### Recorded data
********

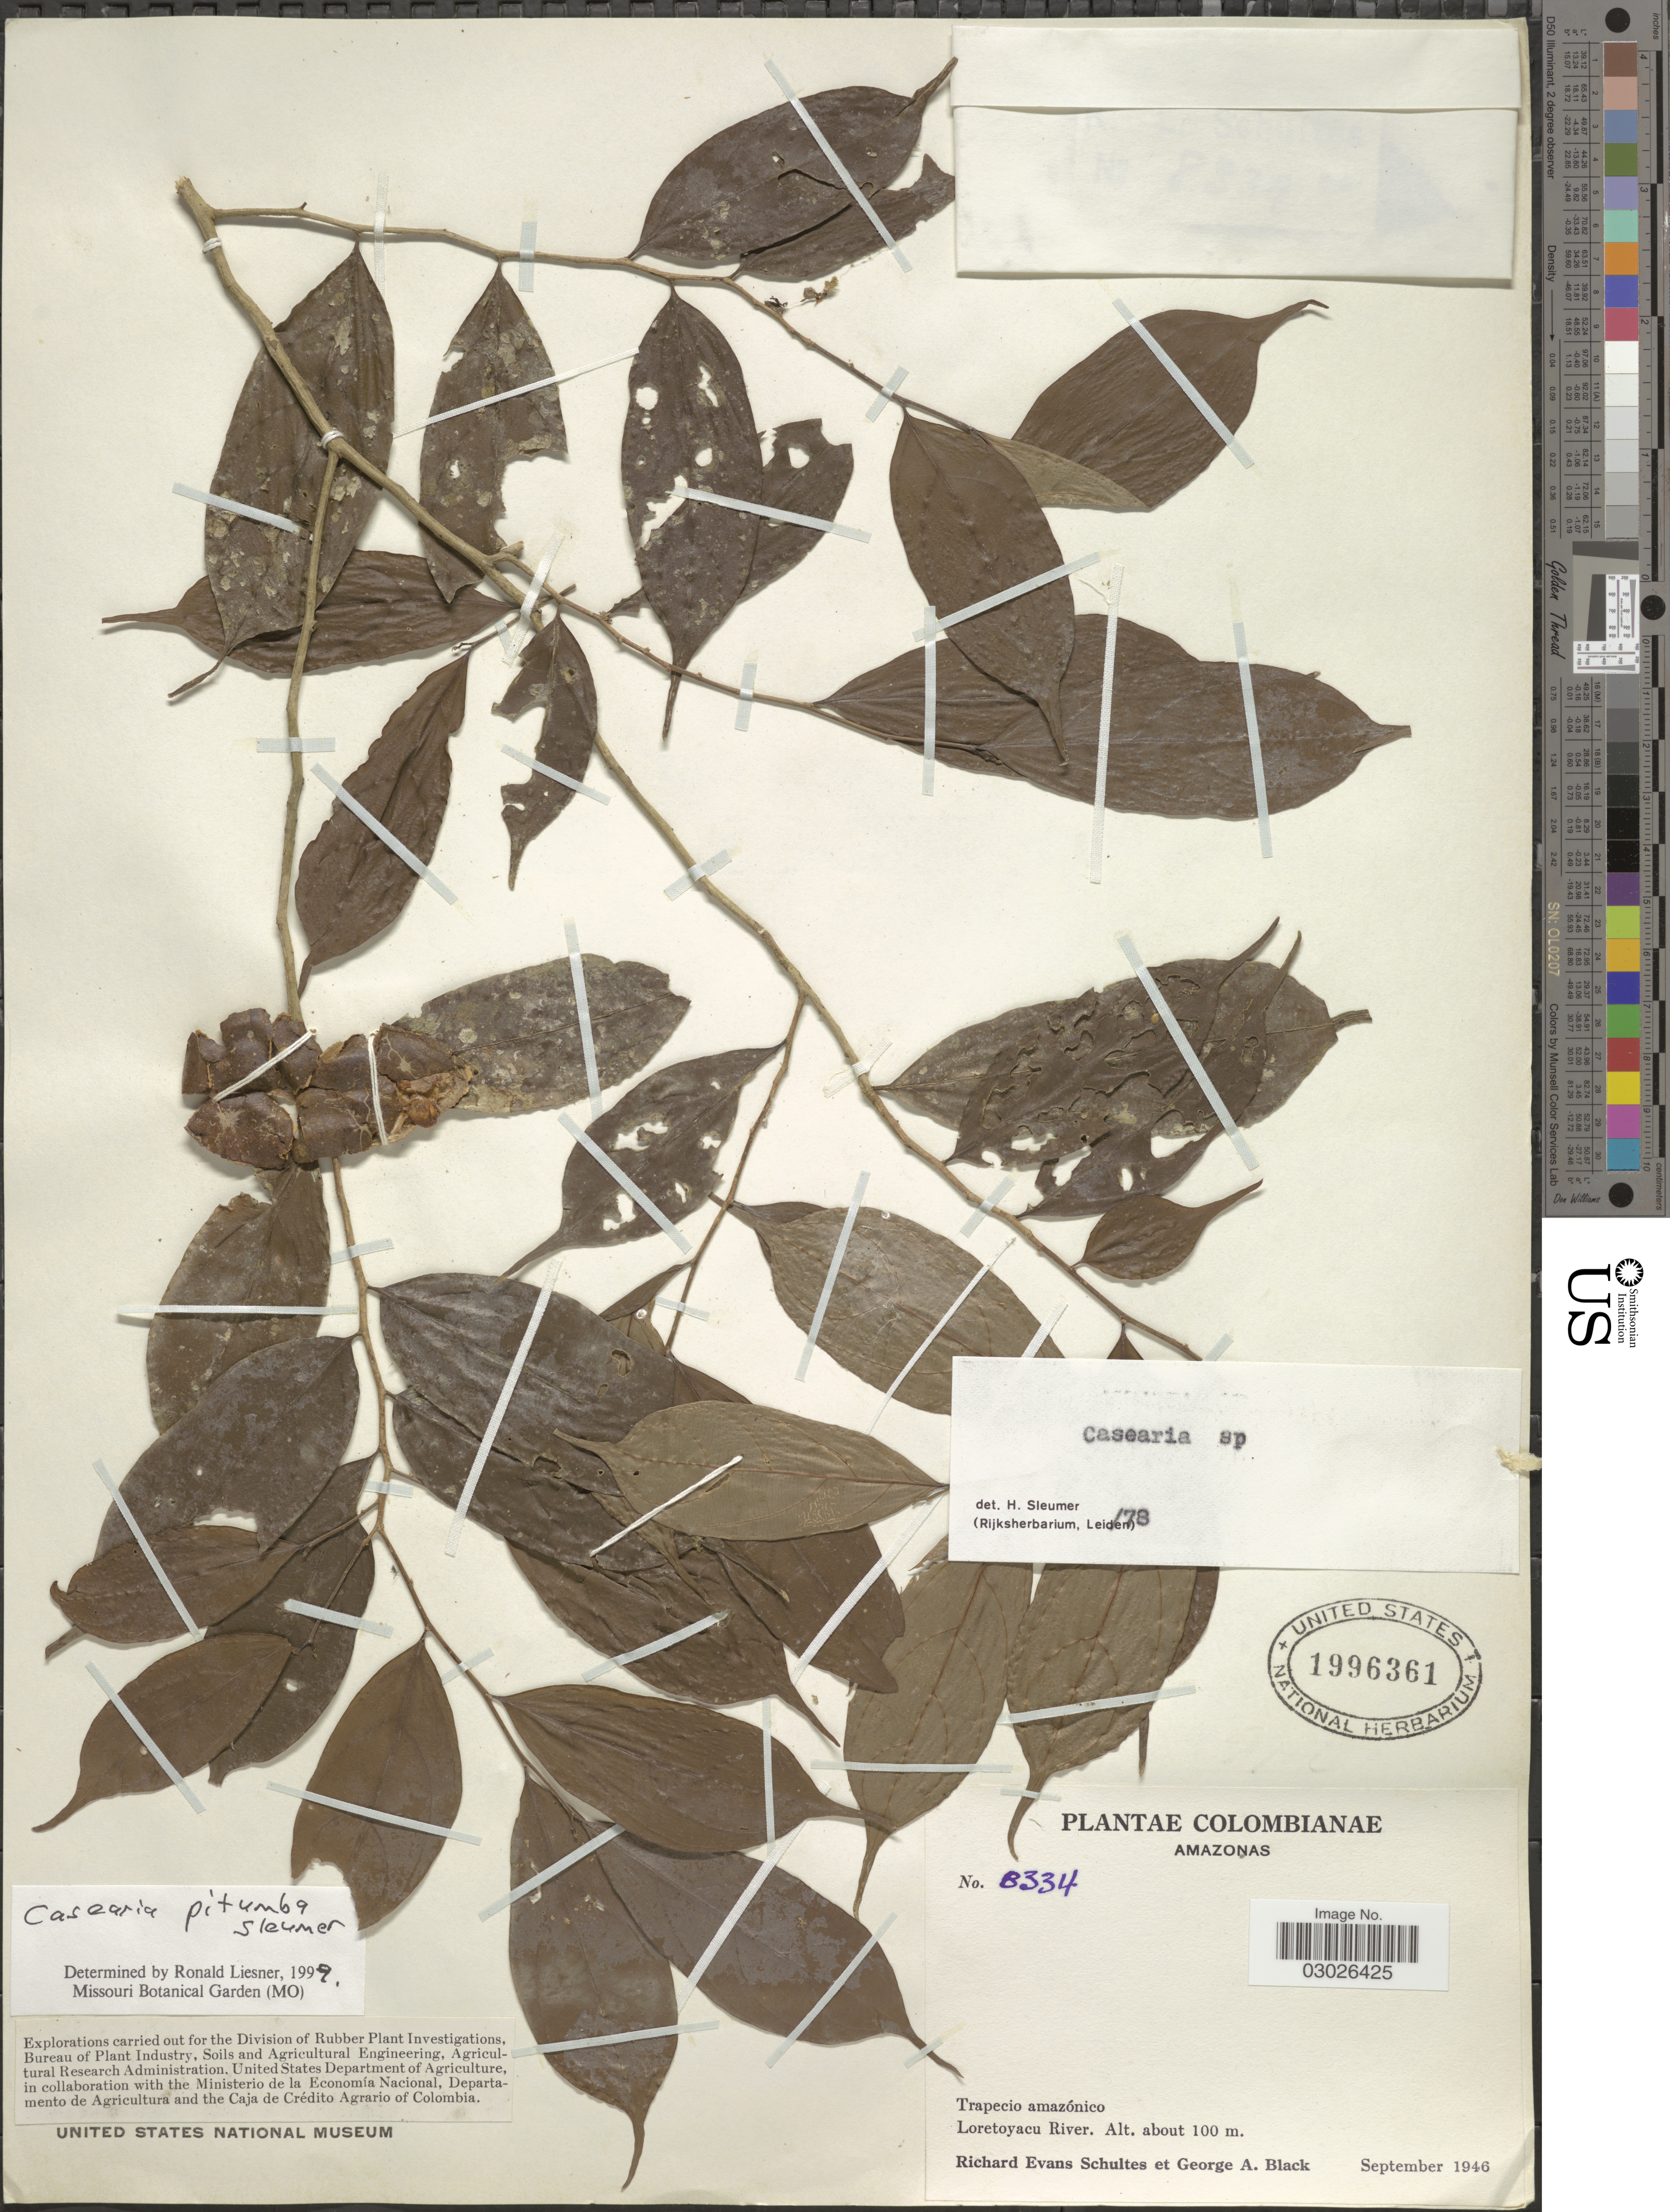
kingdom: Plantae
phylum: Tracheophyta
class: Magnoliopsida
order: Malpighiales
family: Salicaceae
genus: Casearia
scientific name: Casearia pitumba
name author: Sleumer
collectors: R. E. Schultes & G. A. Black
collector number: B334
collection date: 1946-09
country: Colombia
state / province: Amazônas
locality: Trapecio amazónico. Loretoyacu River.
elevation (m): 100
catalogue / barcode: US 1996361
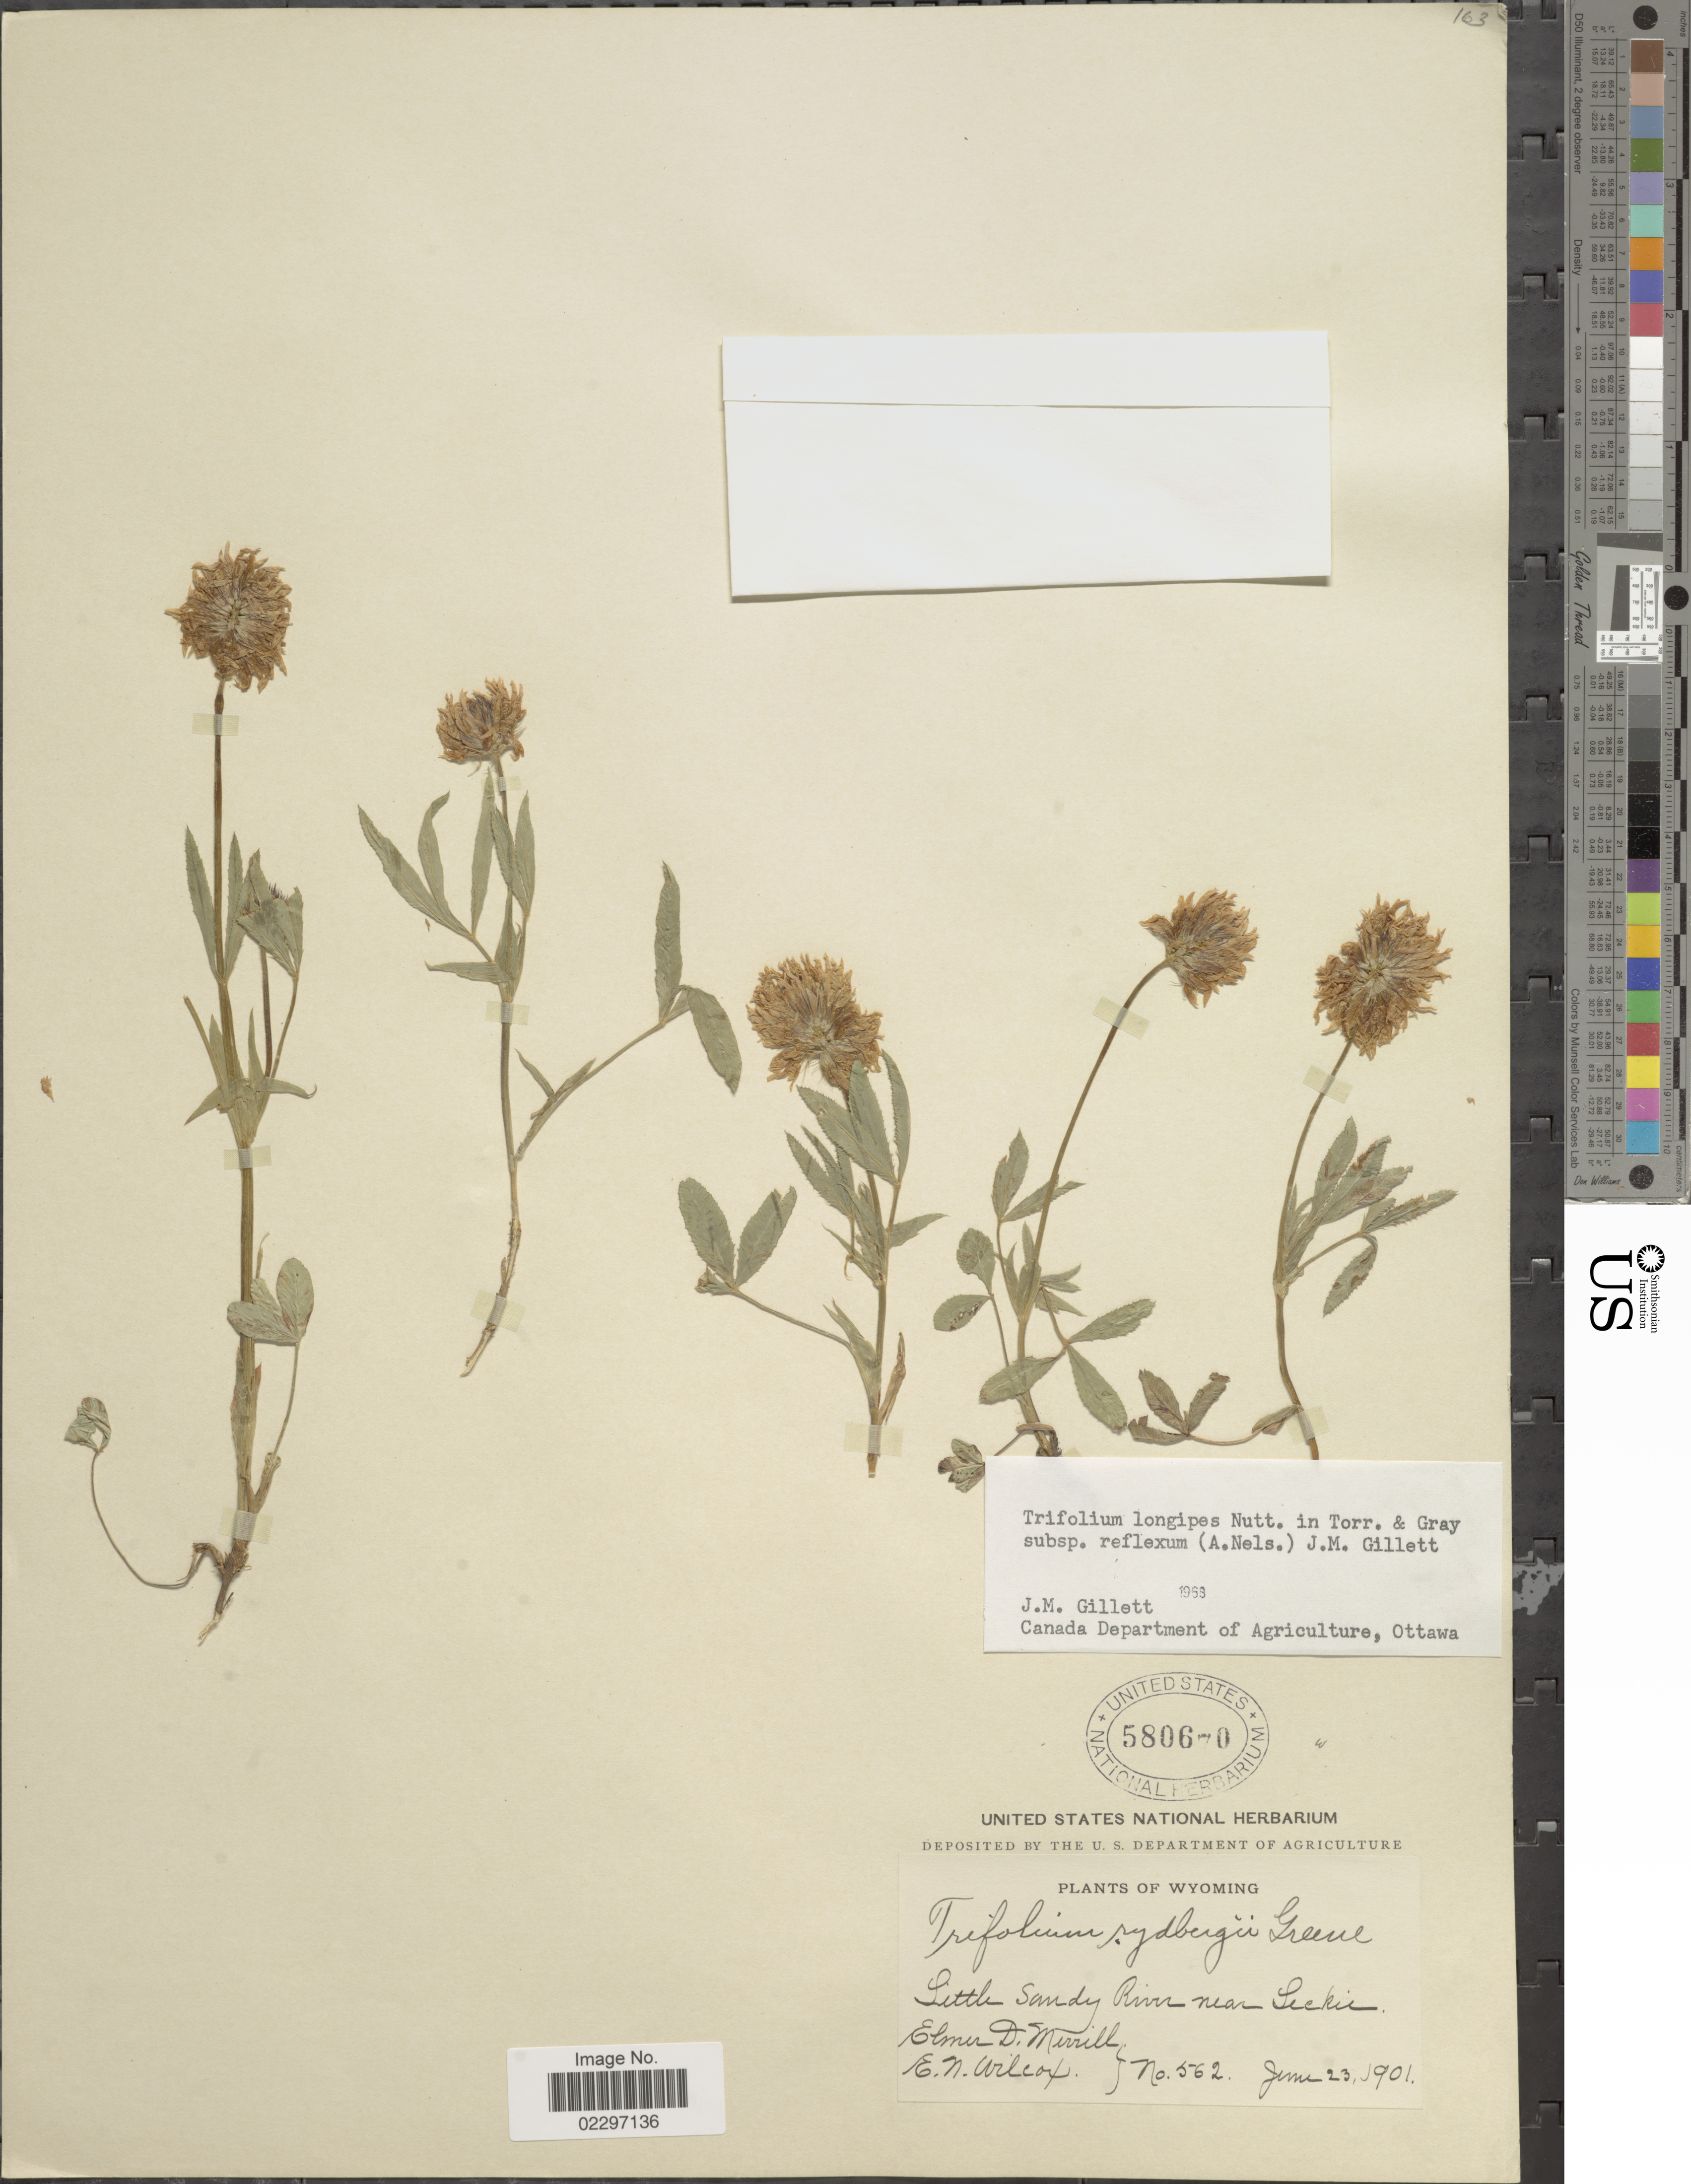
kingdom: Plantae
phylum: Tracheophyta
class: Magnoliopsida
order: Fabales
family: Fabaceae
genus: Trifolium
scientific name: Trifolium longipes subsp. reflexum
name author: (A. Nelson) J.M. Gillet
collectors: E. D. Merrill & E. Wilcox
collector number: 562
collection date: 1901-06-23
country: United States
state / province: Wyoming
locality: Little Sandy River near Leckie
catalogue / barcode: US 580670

********

### Job
Extract every text line from the entries above without changing anything, and leave the pictures out of your answer.

### Answer to this task
kingdom: Plantae
phylum: Tracheophyta
class: Magnoliopsida
order: Malpighiales
family: Salicaceae
genus: Casearia
scientific name: Casearia pitumba
name author: Sleumer
collectors: R. E. Schultes & G. A. Black
collector number: B334
collection date: 1946-09
country: Colombia
state / province: Amazônas
locality: Trapecio amazónico. Loretoyacu River.
elevation (m): 100
catalogue / barcode: US 1996361
kingdom: Plantae
phylum: Tracheophyta
class: Magnoliopsida
order: Fabales
family: Fabaceae
genus: Trifolium
scientific name: Trifolium longipes subsp. reflexum
name author: (A. Nelson) J.M. Gillet
collectors: E. D. Merrill & E. Wilcox
collector number: 562
collection date: 1901-06-23
country: United States
state / province: Wyoming
locality: Little Sandy River near Leckie
catalogue / barcode: US 580670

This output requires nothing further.